* **Data supplied**:
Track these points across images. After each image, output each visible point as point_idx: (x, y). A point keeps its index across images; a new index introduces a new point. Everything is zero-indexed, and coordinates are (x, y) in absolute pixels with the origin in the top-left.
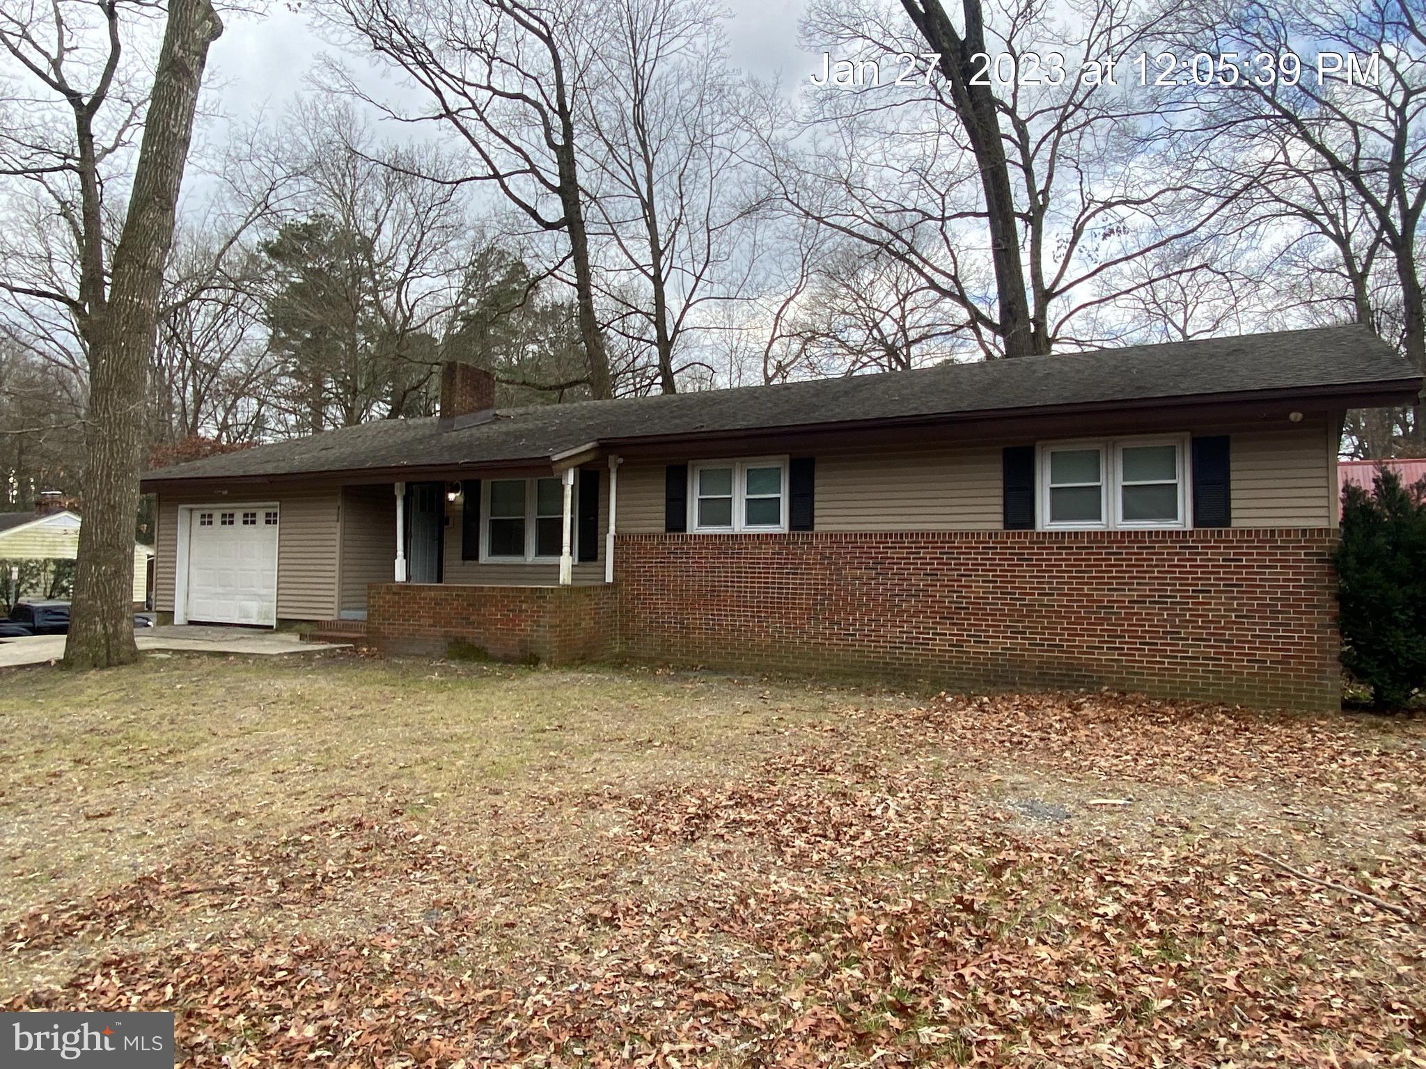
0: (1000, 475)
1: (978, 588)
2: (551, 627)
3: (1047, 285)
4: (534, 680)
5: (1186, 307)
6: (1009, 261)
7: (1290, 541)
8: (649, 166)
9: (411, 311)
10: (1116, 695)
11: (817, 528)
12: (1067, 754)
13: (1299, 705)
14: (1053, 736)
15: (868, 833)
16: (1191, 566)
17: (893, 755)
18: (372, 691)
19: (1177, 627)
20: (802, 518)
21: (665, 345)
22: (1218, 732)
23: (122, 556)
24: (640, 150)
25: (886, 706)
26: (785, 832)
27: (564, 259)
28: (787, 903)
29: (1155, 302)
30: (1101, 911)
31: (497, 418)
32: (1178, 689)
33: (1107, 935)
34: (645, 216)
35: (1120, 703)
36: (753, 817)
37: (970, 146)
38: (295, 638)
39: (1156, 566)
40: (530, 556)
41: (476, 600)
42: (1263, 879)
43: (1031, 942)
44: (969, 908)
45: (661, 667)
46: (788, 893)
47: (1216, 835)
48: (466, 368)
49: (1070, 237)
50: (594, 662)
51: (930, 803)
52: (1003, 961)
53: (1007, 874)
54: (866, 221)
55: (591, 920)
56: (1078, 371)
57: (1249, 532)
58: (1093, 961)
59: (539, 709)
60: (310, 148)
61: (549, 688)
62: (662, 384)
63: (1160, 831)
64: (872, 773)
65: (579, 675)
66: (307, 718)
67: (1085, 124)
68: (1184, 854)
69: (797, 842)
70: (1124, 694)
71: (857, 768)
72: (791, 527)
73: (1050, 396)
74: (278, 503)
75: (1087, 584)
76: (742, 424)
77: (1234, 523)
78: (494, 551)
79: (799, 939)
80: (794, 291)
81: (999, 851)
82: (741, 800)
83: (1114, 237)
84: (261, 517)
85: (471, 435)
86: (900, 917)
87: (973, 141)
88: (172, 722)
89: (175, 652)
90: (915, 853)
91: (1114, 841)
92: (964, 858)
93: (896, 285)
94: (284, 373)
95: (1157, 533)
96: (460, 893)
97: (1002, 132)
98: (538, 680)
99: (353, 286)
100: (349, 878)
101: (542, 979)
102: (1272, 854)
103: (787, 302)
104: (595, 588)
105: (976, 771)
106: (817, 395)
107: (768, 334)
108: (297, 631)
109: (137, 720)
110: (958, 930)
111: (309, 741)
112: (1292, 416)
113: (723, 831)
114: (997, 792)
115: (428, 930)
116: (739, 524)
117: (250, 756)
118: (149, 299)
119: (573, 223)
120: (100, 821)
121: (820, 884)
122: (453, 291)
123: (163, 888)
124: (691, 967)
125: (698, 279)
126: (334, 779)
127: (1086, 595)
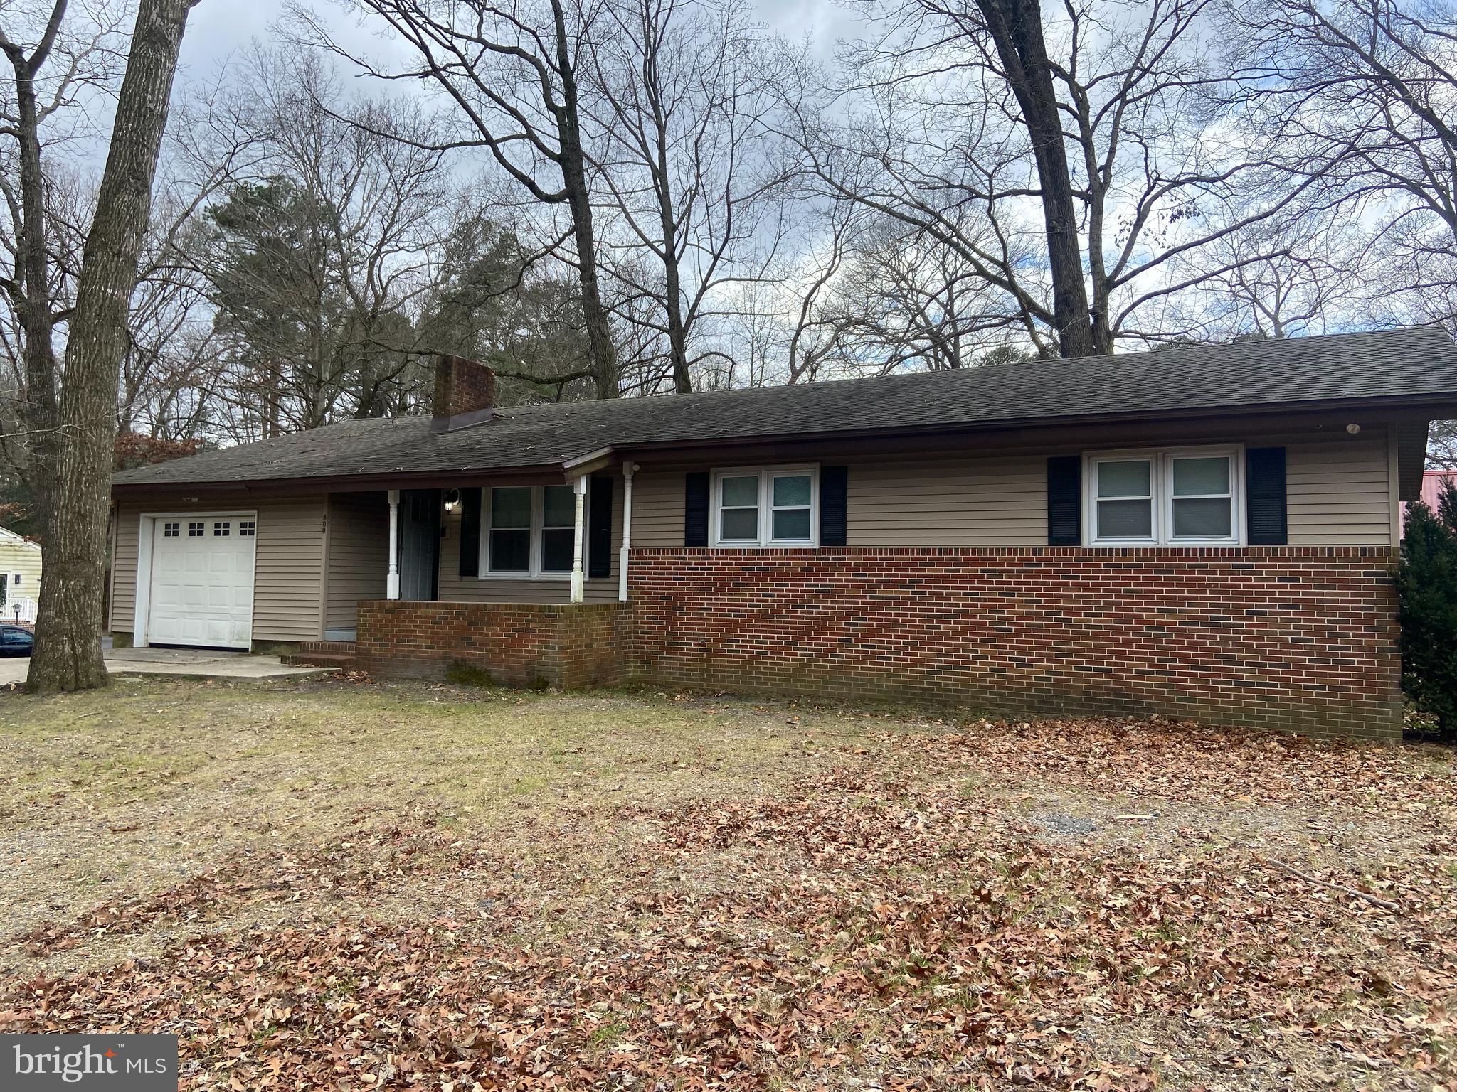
0: (1044, 487)
1: (1021, 607)
2: (561, 648)
3: (1108, 273)
4: (544, 707)
5: (1278, 290)
6: (1065, 246)
7: (1348, 560)
8: (661, 129)
9: (384, 289)
10: (1166, 723)
11: (850, 543)
12: (1103, 775)
13: (1359, 734)
14: (1091, 759)
15: (896, 842)
16: (1245, 586)
17: (924, 775)
18: (372, 716)
19: (1231, 650)
20: (834, 532)
21: (678, 332)
22: (1265, 759)
23: (92, 570)
24: (650, 110)
25: (920, 731)
26: (815, 840)
27: (565, 236)
28: (817, 897)
29: (1242, 284)
30: (1110, 904)
31: (495, 419)
32: (1233, 716)
33: (1112, 920)
34: (656, 187)
35: (1166, 731)
36: (783, 828)
37: (1022, 117)
38: (276, 661)
39: (1209, 586)
40: (536, 572)
41: (479, 618)
42: (1270, 881)
43: (1042, 926)
44: (986, 899)
45: (679, 693)
46: (818, 889)
47: (1235, 845)
48: (461, 363)
49: (1134, 218)
50: (606, 688)
51: (958, 817)
52: (1012, 940)
53: (1026, 874)
54: (905, 202)
55: (635, 908)
56: (1131, 376)
57: (1306, 550)
58: (1097, 941)
59: (553, 733)
60: (268, 102)
61: (561, 712)
62: (674, 377)
63: (1181, 842)
64: (903, 791)
65: (593, 701)
66: (307, 742)
67: (1153, 92)
68: (1200, 861)
69: (827, 849)
70: (1175, 722)
71: (888, 786)
72: (822, 542)
73: (1097, 405)
74: (255, 512)
75: (1135, 604)
76: (768, 430)
77: (1291, 541)
78: (495, 566)
79: (828, 922)
80: (825, 271)
81: (1021, 856)
82: (770, 813)
83: (1183, 219)
84: (235, 527)
85: (470, 438)
86: (923, 907)
87: (1024, 111)
88: (163, 747)
89: (146, 675)
90: (940, 858)
91: (1134, 850)
92: (986, 862)
93: (943, 264)
94: (233, 359)
95: (1209, 550)
96: (508, 887)
97: (1058, 100)
98: (548, 705)
99: (317, 261)
100: (399, 875)
101: (596, 950)
102: (1284, 861)
103: (818, 285)
104: (608, 606)
105: (1007, 790)
106: (849, 397)
107: (794, 319)
108: (277, 654)
109: (126, 744)
110: (974, 917)
111: (318, 764)
112: (1350, 428)
113: (755, 839)
114: (1027, 808)
115: (485, 915)
116: (765, 538)
117: (259, 777)
118: (123, 289)
119: (576, 196)
120: (130, 835)
121: (848, 881)
122: (432, 267)
123: (218, 887)
124: (729, 942)
125: (716, 258)
126: (358, 795)
127: (1135, 616)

* **Exercise instructions**: Exactly as they appear above, write out all the entries, but not the images.

* **Written solution**:
Track these points across images. After each image, output each visible point as point_idx: (x, y). A point keeps its index across images; a new index introduces a new point. Everything is zero-indexed, and coordinates are (x, y) in absolute pixels with the origin in the top-left.
0: (1000, 475)
1: (978, 588)
2: (551, 627)
3: (1047, 285)
4: (534, 680)
5: (1186, 307)
6: (1009, 261)
7: (1290, 541)
8: (649, 166)
9: (411, 311)
10: (1116, 695)
11: (817, 528)
12: (1067, 754)
13: (1299, 705)
14: (1053, 736)
15: (868, 833)
16: (1191, 566)
17: (893, 755)
18: (372, 691)
19: (1177, 627)
20: (802, 518)
21: (665, 345)
22: (1218, 732)
23: (122, 556)
24: (640, 150)
25: (886, 706)
26: (785, 832)
27: (564, 259)
28: (787, 903)
29: (1155, 302)
30: (1101, 911)
31: (497, 418)
32: (1178, 689)
33: (1107, 935)
34: (645, 216)
35: (1120, 703)
36: (753, 817)
37: (970, 146)
38: (295, 638)
39: (1156, 566)
40: (530, 556)
41: (476, 600)
42: (1263, 879)
43: (1031, 942)
44: (969, 908)
45: (661, 667)
46: (788, 893)
47: (1216, 835)
48: (466, 368)
49: (1070, 237)
50: (594, 662)
51: (930, 803)
52: (1003, 961)
53: (1007, 874)
54: (866, 221)
55: (591, 920)
56: (1078, 371)
57: (1249, 532)
58: (1093, 961)
59: (539, 709)
60: (310, 148)
61: (549, 688)
62: (662, 384)
63: (1160, 831)
64: (872, 773)
65: (579, 675)
66: (307, 718)
67: (1085, 124)
68: (1184, 854)
69: (797, 842)
70: (1124, 694)
71: (857, 768)
72: (791, 527)
73: (1050, 396)
74: (278, 503)
75: (1087, 584)
76: (742, 424)
77: (1234, 523)
78: (494, 551)
79: (799, 939)
80: (794, 291)
81: (999, 851)
82: (741, 800)
83: (1114, 237)
84: (261, 517)
85: (471, 435)
86: (900, 917)
87: (973, 141)
88: (172, 722)
89: (175, 652)
90: (915, 853)
91: (1114, 841)
92: (964, 858)
93: (896, 285)
94: (284, 373)
95: (1157, 533)
96: (460, 893)
97: (1002, 132)
98: (538, 680)
99: (353, 286)
100: (349, 878)
101: (542, 979)
102: (1272, 854)
103: (787, 302)
104: (595, 588)
105: (976, 771)
106: (817, 395)
107: (768, 334)
108: (297, 631)
109: (137, 720)
110: (958, 930)
111: (309, 741)
112: (1292, 416)
113: (723, 831)
114: (997, 792)
115: (428, 930)
116: (739, 524)
117: (250, 756)
118: (149, 299)
119: (573, 223)
120: (100, 821)
121: (820, 884)
122: (453, 291)
123: (163, 888)
124: (691, 967)
125: (698, 279)
126: (334, 779)
127: (1086, 595)
0: (1044, 487)
1: (1021, 607)
2: (561, 648)
3: (1108, 273)
4: (544, 707)
5: (1278, 290)
6: (1065, 246)
7: (1348, 560)
8: (661, 129)
9: (384, 289)
10: (1166, 723)
11: (850, 543)
12: (1103, 775)
13: (1359, 734)
14: (1091, 759)
15: (896, 842)
16: (1245, 586)
17: (924, 775)
18: (372, 716)
19: (1231, 650)
20: (834, 532)
21: (678, 332)
22: (1265, 759)
23: (92, 570)
24: (650, 110)
25: (920, 731)
26: (815, 840)
27: (565, 236)
28: (817, 897)
29: (1242, 284)
30: (1110, 904)
31: (495, 419)
32: (1233, 716)
33: (1112, 920)
34: (656, 187)
35: (1166, 731)
36: (783, 828)
37: (1022, 117)
38: (276, 661)
39: (1209, 586)
40: (536, 572)
41: (479, 618)
42: (1270, 881)
43: (1042, 926)
44: (986, 899)
45: (679, 693)
46: (818, 889)
47: (1235, 845)
48: (461, 363)
49: (1134, 218)
50: (606, 688)
51: (958, 817)
52: (1012, 940)
53: (1026, 874)
54: (905, 202)
55: (635, 908)
56: (1131, 376)
57: (1306, 550)
58: (1097, 941)
59: (553, 733)
60: (268, 102)
61: (561, 712)
62: (674, 377)
63: (1181, 842)
64: (903, 791)
65: (593, 701)
66: (307, 742)
67: (1153, 92)
68: (1200, 861)
69: (827, 849)
70: (1175, 722)
71: (888, 786)
72: (822, 542)
73: (1097, 405)
74: (255, 512)
75: (1135, 604)
76: (768, 430)
77: (1291, 541)
78: (495, 566)
79: (828, 922)
80: (825, 271)
81: (1021, 856)
82: (770, 813)
83: (1183, 219)
84: (235, 527)
85: (470, 438)
86: (923, 907)
87: (1024, 111)
88: (163, 747)
89: (146, 675)
90: (940, 858)
91: (1134, 850)
92: (986, 862)
93: (943, 264)
94: (233, 359)
95: (1209, 550)
96: (508, 887)
97: (1058, 100)
98: (548, 705)
99: (317, 261)
100: (399, 875)
101: (596, 950)
102: (1284, 861)
103: (818, 285)
104: (608, 606)
105: (1007, 790)
106: (849, 397)
107: (794, 319)
108: (277, 654)
109: (126, 744)
110: (974, 917)
111: (318, 764)
112: (1350, 428)
113: (755, 839)
114: (1027, 808)
115: (485, 915)
116: (765, 538)
117: (259, 777)
118: (123, 289)
119: (576, 196)
120: (130, 835)
121: (848, 881)
122: (432, 267)
123: (218, 887)
124: (729, 942)
125: (716, 258)
126: (358, 795)
127: (1135, 616)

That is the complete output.